Monday, January 10, 2011

Yesterday I was out, running errands, standing in line at the grocery store when a voice called my name. I looked up to see an old friend...a friend I went to college with and had not seen since I was pregnant with Faith. We ran into each other at the grocery store, then, too. Thanks to the technology of Facebook, she knew much of our story with Faith, but she didn't know all the details.

So there, in the checkout line at Schnucks, she said to me, "How are you? I think about you all the time and I always mean to call you or write you, but I'm terrible at communicating. I want to know what happened with Faith...I've only caught pieces...will you tell me? Will you talk to me?" Well...that was the gist of it.

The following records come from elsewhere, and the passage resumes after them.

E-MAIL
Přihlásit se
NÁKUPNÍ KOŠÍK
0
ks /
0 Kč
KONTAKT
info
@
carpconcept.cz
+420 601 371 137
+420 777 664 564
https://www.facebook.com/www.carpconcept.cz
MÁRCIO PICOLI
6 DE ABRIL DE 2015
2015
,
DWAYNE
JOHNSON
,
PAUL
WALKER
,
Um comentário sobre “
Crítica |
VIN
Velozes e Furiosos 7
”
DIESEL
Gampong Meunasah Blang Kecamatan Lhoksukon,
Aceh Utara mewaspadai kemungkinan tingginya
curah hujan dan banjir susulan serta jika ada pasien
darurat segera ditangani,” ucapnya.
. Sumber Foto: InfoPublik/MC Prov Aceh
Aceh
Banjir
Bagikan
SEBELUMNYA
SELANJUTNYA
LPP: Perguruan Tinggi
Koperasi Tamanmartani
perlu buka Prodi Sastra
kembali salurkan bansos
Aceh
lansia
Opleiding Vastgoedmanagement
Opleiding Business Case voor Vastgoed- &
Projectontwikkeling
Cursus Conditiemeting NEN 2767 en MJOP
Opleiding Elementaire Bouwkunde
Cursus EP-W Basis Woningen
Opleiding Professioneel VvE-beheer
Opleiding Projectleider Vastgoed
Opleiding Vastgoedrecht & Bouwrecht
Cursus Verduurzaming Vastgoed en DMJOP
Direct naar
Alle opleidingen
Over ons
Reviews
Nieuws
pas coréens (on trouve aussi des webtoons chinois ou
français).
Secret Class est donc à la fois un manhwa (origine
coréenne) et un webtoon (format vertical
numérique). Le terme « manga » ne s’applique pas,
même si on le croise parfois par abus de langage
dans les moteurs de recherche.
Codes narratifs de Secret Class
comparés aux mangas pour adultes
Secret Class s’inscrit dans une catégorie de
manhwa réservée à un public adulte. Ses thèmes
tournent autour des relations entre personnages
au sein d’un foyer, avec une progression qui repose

Now, maybe this sounds as though she was being a busybody, but I didn't feel that way. Admittedly, I was caught a little off guard, as I stood reading "Soap Opera Digest," waiting to buy coffee and bananas. But, once I got by bearings, I was glad she asked. She quickly said, "It's okay if you don't want to talk...I just think of you so often and just want to know how you are." I assured her it was okay with me to talk, but asked, "Can I get out of line first?" We both laughed, I paid for my groceries, and we took a seat on a bench at the end of the checkout line.

For the next hour (no, I'm not kidding), we caught up. I'm sure the cashiers and baggers thought we were crazy...after all, who sits on a bench in the grocery store for over an hour, chatting like two long-lost friends, while our groceries sat in the cart in front of us? I talked about Faith...I told our story. We shared notes on some common experiences we've had and laughed about common frustrations. We giggled over our husbands who seem to have a lot in common, including their "survivalist/prepare for anything" ways - we laughed at some of the supplies we have in our house for just such an occurence. And as I sat with this old friend, I remembered why we'd been such good friends at one time in our lives. I'm not really sure why we didn't stay in touch...life, I guess. She went her way, I went mine...life got busy and it just happened. But, it was fun to see her again and talk. She hasn't changed...she still talks a mile a minute, but it was kind of nostalgic to sit with her. It made me want to keep up with her a little more frequently.

So, to this friend...I hope that we can make time to see each other more than just an occasional occurrence at the grocery store. Thank you for asking about Faith...thank you for being you and not worrying that what you might say could be awkward (a problem, I assure you, she never had)...thank you for being direct and compassionate and letting me talk about my beautiful daughter. Thanks for sharing stories of the crazies...for laughing and letting me ramble on a bit too long at times. Thank you for reminding me why we were friends, and why I'd like to be better about keeping in touch from now on.

Who knew a trip for coffee and bananas could end up reminding me of a great friend?